▶ QUOTED PASSAGE:
Ethereum launches Clear Signing to make approvals human-readable

Ethereum Foundation released Clear Signing (ERC-7730), an open standard and off-chain descriptor registry that lets wallets show plain-language transaction descriptions with ERC-8176 attestations.
The Ethereum Foundation released Clear Signing (ERC-7730), an open standard that produces human-readable descriptions of wallet transactions. The framework pairs an off-chain descriptor registry with ERC-8176 audit attestations so wallets can display plain-language descriptions before users approve transactions.
Clear Signing targets blind signing, a condition where wallet holders approve transactions without clear information about what the signature will authorize. The foundation noted blind signing has contributed to large user losses when holders approve low-level machine-code prompts they cannot interpret.
Under ERC-7730, transaction data is converted into descriptors stored in a decentralized off-chain registry. Wallets fetch those descriptors and show them to users. ERC-8176 provides a way for independent auditors to verify that a descriptor matches the underlying transaction data and to issue cryptographic attestations of that match. Because descriptors live off-chain, existing smart contracts do not require changes for apps to support the standard.
Wallet vendors can choose which descriptor sources to display based on reputation and audit attestations. The foundation framed the design so each wallet provider can rely on sources and auditors they trust.
Ledger originated ERC-7730. The working group includes MetaMask, Trezor, Fireblocks, WalletConnect, Cyfrin, Sourcify and Zama, along with independent contributors. The Ethereum Foundation’s One Trillion Dollar Security Initiative will host and steward the underlying infrastructure. Rust and TypeScript libraries funded by that initiative are available on clearsigning.org to help developers implement the standard.

▶ EXCERPTED DATA:
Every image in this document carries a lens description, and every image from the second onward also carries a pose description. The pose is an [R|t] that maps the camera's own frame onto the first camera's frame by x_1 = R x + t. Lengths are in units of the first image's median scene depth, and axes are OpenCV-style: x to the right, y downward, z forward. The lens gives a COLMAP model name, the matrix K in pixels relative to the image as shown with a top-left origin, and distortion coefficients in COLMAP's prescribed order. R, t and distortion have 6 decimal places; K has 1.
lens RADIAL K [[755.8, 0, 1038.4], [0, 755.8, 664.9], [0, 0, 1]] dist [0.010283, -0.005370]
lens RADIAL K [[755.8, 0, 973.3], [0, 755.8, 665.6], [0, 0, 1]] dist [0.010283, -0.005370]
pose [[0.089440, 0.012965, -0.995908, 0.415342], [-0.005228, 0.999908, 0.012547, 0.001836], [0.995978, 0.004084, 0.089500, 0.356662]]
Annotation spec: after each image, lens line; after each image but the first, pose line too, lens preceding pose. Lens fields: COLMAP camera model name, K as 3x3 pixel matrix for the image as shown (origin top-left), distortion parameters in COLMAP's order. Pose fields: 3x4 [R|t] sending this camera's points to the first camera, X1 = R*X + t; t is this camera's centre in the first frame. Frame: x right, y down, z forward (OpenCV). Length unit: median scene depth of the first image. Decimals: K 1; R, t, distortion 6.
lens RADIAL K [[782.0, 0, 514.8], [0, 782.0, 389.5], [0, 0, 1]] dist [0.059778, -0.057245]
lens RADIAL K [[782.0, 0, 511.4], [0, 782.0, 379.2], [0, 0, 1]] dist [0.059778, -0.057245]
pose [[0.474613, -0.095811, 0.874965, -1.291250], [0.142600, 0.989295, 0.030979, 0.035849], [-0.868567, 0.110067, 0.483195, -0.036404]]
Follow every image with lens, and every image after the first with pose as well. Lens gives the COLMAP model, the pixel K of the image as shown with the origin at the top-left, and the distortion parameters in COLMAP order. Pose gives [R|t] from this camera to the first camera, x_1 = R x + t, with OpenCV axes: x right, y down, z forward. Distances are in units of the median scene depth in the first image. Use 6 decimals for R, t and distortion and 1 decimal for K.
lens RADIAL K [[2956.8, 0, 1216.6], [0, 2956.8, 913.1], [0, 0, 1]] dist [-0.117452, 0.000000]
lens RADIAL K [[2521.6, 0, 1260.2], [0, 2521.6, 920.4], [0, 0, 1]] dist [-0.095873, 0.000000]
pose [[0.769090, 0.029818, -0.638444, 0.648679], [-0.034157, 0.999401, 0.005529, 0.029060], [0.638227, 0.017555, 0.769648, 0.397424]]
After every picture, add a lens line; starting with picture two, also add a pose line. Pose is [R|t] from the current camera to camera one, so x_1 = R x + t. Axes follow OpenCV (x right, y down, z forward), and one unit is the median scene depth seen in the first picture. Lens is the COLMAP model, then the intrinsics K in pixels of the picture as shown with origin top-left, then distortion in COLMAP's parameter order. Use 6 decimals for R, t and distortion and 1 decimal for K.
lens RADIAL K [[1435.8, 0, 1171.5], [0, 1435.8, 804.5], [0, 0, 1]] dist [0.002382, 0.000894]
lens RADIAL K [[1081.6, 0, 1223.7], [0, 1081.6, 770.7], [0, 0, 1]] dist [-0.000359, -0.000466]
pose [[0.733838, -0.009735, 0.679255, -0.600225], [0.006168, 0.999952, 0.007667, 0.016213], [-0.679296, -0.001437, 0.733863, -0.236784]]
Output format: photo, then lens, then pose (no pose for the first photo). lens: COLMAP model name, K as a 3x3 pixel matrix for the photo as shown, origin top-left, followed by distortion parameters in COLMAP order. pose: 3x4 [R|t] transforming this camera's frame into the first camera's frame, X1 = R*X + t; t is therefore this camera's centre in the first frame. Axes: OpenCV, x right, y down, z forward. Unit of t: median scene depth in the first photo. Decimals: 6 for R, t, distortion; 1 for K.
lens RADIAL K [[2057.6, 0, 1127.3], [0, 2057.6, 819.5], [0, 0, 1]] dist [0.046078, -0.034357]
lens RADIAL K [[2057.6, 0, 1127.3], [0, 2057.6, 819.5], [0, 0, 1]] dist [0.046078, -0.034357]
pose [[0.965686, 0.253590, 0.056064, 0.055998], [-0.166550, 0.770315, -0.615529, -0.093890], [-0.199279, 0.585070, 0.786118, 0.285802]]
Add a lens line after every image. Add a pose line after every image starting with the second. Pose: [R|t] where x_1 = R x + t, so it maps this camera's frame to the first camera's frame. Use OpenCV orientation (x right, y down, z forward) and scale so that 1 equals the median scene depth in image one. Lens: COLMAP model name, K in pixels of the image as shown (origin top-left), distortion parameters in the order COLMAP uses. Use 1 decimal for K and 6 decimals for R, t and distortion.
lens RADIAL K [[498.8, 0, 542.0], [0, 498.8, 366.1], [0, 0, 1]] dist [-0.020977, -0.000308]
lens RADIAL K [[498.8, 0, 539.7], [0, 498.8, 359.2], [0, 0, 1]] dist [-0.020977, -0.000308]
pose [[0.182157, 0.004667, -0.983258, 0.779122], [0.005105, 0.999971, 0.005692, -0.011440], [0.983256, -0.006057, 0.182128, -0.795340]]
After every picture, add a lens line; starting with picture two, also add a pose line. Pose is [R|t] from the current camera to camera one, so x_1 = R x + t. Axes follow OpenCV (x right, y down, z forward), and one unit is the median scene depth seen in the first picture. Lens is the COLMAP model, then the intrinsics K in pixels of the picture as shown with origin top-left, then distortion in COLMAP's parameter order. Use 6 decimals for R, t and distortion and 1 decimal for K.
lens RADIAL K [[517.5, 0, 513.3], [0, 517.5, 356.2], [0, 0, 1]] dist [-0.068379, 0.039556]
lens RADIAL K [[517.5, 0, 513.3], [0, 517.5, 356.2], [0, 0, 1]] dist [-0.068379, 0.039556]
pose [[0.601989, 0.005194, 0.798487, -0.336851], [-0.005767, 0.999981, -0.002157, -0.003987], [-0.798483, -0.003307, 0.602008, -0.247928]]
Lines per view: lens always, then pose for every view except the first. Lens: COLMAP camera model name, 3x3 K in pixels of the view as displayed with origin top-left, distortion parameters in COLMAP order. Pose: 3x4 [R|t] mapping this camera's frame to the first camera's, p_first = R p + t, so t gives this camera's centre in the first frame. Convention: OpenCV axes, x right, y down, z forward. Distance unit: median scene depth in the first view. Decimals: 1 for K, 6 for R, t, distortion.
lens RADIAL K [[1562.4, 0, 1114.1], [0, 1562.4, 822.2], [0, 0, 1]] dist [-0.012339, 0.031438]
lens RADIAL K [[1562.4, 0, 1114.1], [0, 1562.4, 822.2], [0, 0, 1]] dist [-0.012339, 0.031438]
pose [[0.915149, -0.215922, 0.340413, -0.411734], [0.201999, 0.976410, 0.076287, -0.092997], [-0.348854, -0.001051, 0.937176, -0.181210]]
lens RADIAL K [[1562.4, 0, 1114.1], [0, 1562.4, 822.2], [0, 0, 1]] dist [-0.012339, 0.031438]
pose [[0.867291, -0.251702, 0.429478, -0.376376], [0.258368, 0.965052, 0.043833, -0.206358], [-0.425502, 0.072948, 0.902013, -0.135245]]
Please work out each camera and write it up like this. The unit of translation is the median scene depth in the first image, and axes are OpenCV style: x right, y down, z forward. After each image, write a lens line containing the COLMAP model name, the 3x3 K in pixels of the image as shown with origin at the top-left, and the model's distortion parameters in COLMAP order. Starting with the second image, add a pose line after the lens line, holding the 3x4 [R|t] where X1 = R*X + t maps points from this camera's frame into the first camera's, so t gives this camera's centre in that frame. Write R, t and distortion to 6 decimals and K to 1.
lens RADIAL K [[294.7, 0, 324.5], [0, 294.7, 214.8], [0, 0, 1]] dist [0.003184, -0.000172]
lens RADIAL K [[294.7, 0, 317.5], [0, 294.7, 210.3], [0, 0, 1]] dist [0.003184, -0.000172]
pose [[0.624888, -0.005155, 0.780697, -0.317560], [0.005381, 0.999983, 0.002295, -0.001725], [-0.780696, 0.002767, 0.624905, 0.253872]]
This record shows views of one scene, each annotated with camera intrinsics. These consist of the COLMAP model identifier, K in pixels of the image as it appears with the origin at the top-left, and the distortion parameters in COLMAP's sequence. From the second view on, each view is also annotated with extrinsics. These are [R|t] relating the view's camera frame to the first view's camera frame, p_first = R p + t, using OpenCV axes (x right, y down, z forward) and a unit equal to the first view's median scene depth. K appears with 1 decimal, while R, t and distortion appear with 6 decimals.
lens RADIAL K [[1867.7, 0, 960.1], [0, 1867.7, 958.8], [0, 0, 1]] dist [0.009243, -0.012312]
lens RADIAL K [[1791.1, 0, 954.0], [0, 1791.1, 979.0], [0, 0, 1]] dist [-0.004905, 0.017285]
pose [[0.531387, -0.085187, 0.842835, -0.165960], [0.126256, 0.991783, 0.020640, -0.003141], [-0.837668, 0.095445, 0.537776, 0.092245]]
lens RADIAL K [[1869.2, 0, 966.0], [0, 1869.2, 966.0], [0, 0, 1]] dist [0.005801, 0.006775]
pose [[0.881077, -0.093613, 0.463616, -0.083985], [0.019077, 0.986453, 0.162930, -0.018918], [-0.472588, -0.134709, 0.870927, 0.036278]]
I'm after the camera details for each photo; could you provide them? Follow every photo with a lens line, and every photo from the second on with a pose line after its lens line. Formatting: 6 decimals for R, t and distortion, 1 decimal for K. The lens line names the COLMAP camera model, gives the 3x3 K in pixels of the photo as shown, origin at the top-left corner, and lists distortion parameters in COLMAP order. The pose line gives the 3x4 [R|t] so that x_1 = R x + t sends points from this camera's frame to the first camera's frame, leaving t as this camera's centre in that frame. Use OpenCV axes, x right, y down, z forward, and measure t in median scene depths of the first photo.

▶ QUESTIONS ON THE MATERIAL:
A: From the Clear Signing article, write out the passage that begins at the words "Under ERC-7730, transaction" and stops after the words "auditors they trust.".
B: Continue the article about Ethereum's Clear Signing standard from where it stops.

▶ RESPONSES:
A:
Under ERC-7730, transaction data is converted into descriptors stored in a decentralized off-chain registry. Wallets fetch those descriptors and show them to users. ERC-8176 provides a way for independent auditors to verify that a descriptor matches the underlying transaction data and to issue cryptographic attestations of that match. Because descriptors live off-chain, existing smart contracts do not require changes for apps to support the standard.
Wallet vendors can choose which descriptor sources to display based on reputation and audit attestations. The foundation framed the design so each wallet provider can rely on sources and auditors they trust.

B:
The foundation described a common exploit pattern in which attackers first compromise an application or infrastructure and then rely on a user to approve the final transaction that drains funds. The announcement cited recent incidents, including a Bybit-related drain, as examples where signed transactions allowed attackers to empty wallets.
Developers and contributors are working to expand wallet compatibility, build audit tooling and increase descriptor adoption among decentralized applications. The release states that wider uptake requires coordinated implementation by wallets and dApp issuers so descriptors are available and audited where users need them.
Institutional activity on Ethereum is part of the broader context for the release. Banks and custodians are increasing their Ethereum exposure, exemplified by JPMorgan’s JLTXX tokenized treasury product. Ethereum co-founder Vitalik Buterin has previously flagged transaction transparency as a gap for broader adoption, particularly for institutional flows that need clearer descriptions and stronger auditability.
Blind signing refers to situations in which a wallet holder approves a transaction without clear information about the transaction’s intent or effects. The foundation said Clear Signing aims to reduce that risk by making transaction intent readable to non-technical users while keeping descriptive text off-chain to preserve privacy and avoid on-chain storage.